Argentine Peso, Bonds Rebound After IMF Pledges ‘Full Support’

(Bloomberg) -- Argentina’s currency crisis eased on Friday as the peso rallied after the International Monetary Fund declared “full support” for a beleaguered government seeking to shore up public finances.

The peso gained 2 percent to 36.85 per dollar at the end of trading in Buenos Aires, and government bonds also pared declines.

The currency still closed the week with a loss of more than 16 percent, after a downward spiral that saw policy makers scrambling for a fix.

The central bank raised its benchmark interest rate to a world-high 60 percent on Thursday. A day earlier, President Mauricio Macri -- who came to power in 2015 promising to return Argentina to normality after more than a decade of left-populist rule -- made a surprise appeal to the IMF, seeking to expedite payments under the record $50 billion credit line agreed in June.

The Fund looks set to oblige, saying that high-level talks will start Tuesday with the aim of “rapidly” submitting a revised lending plan to the IMF board.

‘Huge Difference’

“The IMF headline made a huge difference, assuring the market that they’re standing behind Argentina,” said Roger Horn, senior emerging market desk analyst at SMBC Nikko Securities America.

On Monday, Macri’s government is due to explain how it will trim the country’s budget deficit faster than previously envisaged.
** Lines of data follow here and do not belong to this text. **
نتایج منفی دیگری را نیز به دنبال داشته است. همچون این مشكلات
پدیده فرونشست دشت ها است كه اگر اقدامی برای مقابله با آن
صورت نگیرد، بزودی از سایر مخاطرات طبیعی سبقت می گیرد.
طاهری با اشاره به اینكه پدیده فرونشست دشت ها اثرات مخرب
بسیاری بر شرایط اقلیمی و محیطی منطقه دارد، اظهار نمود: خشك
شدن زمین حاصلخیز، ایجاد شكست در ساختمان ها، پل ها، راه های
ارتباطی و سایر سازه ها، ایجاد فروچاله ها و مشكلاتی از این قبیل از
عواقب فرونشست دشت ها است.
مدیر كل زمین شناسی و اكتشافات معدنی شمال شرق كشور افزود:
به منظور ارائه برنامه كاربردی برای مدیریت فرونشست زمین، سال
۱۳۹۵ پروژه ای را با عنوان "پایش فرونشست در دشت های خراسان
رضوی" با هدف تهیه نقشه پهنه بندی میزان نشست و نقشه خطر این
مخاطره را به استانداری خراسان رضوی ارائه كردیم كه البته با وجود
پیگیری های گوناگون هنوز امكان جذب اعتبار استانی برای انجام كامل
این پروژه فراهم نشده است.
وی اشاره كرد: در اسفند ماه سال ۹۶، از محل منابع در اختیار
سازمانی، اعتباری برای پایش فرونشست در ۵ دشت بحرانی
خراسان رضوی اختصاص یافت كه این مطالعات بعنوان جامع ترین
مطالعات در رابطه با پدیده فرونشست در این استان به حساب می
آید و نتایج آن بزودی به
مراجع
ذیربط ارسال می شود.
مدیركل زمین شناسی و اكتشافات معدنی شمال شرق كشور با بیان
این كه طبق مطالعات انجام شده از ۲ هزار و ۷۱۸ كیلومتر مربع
Jitters about a lack of detail in Argentina’s fiscal plan contributed to this week’s selloff, which reached peak intensity yesterday when the peso plummeted 12 percent and bond yields soared to the highest since Macri took office.

Yields on Argentina’s 10-year dollar bonds retreated to 10.61 percent on Friday, down 5 basis points.
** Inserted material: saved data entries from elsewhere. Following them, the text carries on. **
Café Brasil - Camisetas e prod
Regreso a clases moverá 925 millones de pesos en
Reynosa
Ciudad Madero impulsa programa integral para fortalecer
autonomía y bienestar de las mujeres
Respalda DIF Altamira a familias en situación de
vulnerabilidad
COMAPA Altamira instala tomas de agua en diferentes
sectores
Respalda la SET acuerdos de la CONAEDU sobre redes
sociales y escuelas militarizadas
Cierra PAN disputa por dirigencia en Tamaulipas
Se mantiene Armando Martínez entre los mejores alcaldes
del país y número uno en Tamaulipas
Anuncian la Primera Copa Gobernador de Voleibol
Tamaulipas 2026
Creditors have been stiffed eight times since Argentina gained independence from Spain two centuries ago, -- including a major default after the currency crisis of 2001, which also sparked widespread social turmoil and led to some 15 years of left-wing dominance in the country’s politics.

Treasury Minister Nicolas Dujovne told reporters that the government on Monday will release its plan for a “substantially lower” deficit target for 2019, bringing the primary deficit -- which excludes interest payments on debt -- below 1.3 percent of GDP. Dujovne will then travel to Washington to meet with IMF officials including Managing Director Christine Lagarde.

The central bank also helped to steady investor nerves on Friday, selling $250 million in the foreign-exchange market to shore up the peso.

By the end of the week, Greylock Capital Management was describing the selloff as “somewhat of a blip” given the international support that materialized for Argentina -- and suggesting that it’s not a bad time to add exposure.

Horn, at SMBC Nikko, was more cautious. Friday’s respite “doesn’t mean we’re out of the woods yet,” he said. “A lot of investors have just taken some painful hits marking down bond positions. So it will take some time to see if sentiment can change.”